One notable difference from Google Home, however, is that Apple’s HomePod announcements were not accompanied by any indication of an SDK or tools to allow third parties to build similar hardware. As inexpensive third party Alexa and Google Assistant hardware begins to enable low cost of entry in Q4 2017 and beyond, Apple’s high cost of entry will slow HomePod penetration (and by extension the growth of Siri-controlled smart homes). Competitive pressures are expected to generate announcements of a near certain price cut (or release of a lower-priced model below $200) by June or September 2018.
More important than growing the HomePod market beyond the iOS-based available market, however, is its story-building role in firmly anchoring Apple’s efforts in the smart home around Siri – vital in a smart home race that has quickly evolved into one that focuses on voice as a unifying interface.
What Does HomePod Mean for Amazon and Alexa?

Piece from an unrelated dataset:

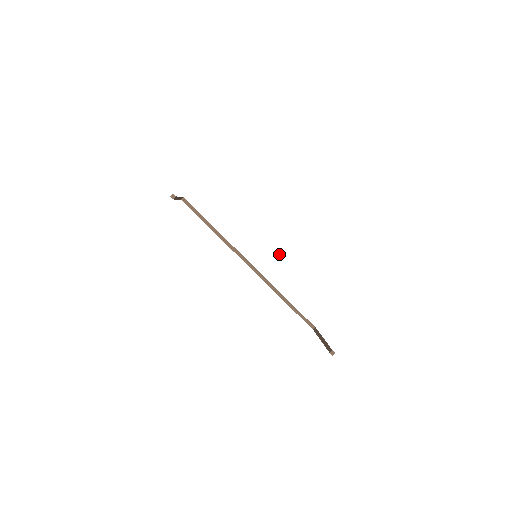
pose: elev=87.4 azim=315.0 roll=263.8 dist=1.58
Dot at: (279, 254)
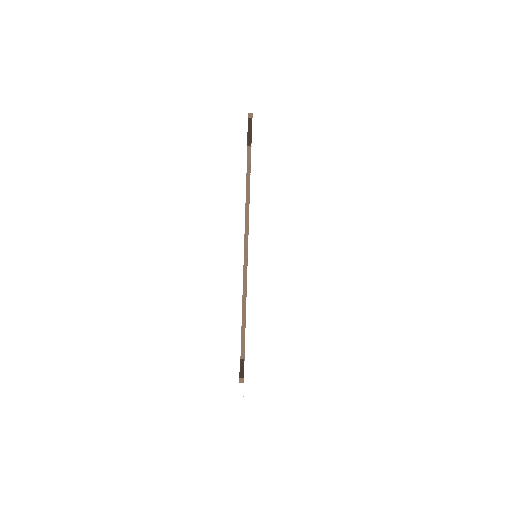
Dot at: (278, 267)
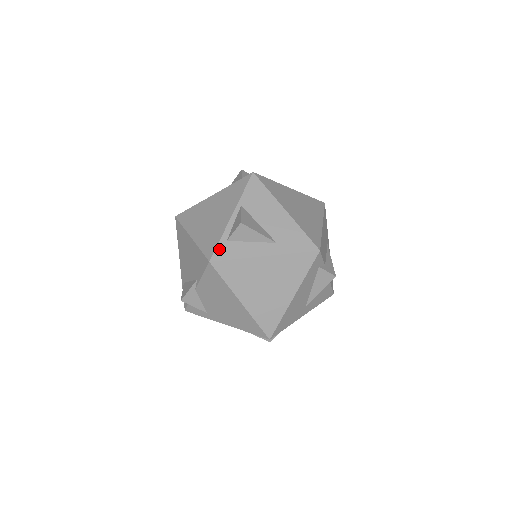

For Amazon, the elephant in the room, Apple now joins Google as a significant ecosystem competitor to Alexa. HomePod’s entry in the market also marks the official end of Amazon’s easy window of opportunity to seize market and mind share with Echo and Alexa while competitors were few or non-existent.
The HomePod is late to the game, but the smart speaker market is only now emerging from a long infancy. Over the long term, Apple, like Google, retains significant sustainable advantages over Amazon. Though the Echo line and the Alexa ecosystem have had a significant head start and have dominated the media cycle thus far, Apple’s ecosystem story is broader, larger, and more mature thanks to its established mobile device business. Potential buyers faced with the prospect of learning a new virtual assistant, or sticking with the Siri they’re already familiar with, are likely to side with Siri if the ability to execute fundamental tasks is equal or better.
In the long run, Amazon’s growth potential for the Alexa ecosystem is gated by how quickly two competitors with broader, deeper, and more international ecosystems build momentum and get up to speed. These two competitors also have long-run advantages in the amount and quality of user data that is able to be fed to their respective virtual assistants, and the resulting level of personalization and perceptiveness in the assistance that can be provided.
Google and Apple are now both in the market, and HomePod marks the real beginning of the home virtual assistant race. For Amazon, it is also a sign that Alexa’s competitive oxygen is going to be increasingly reduced over time – but only once the HomePod proposition drops in price.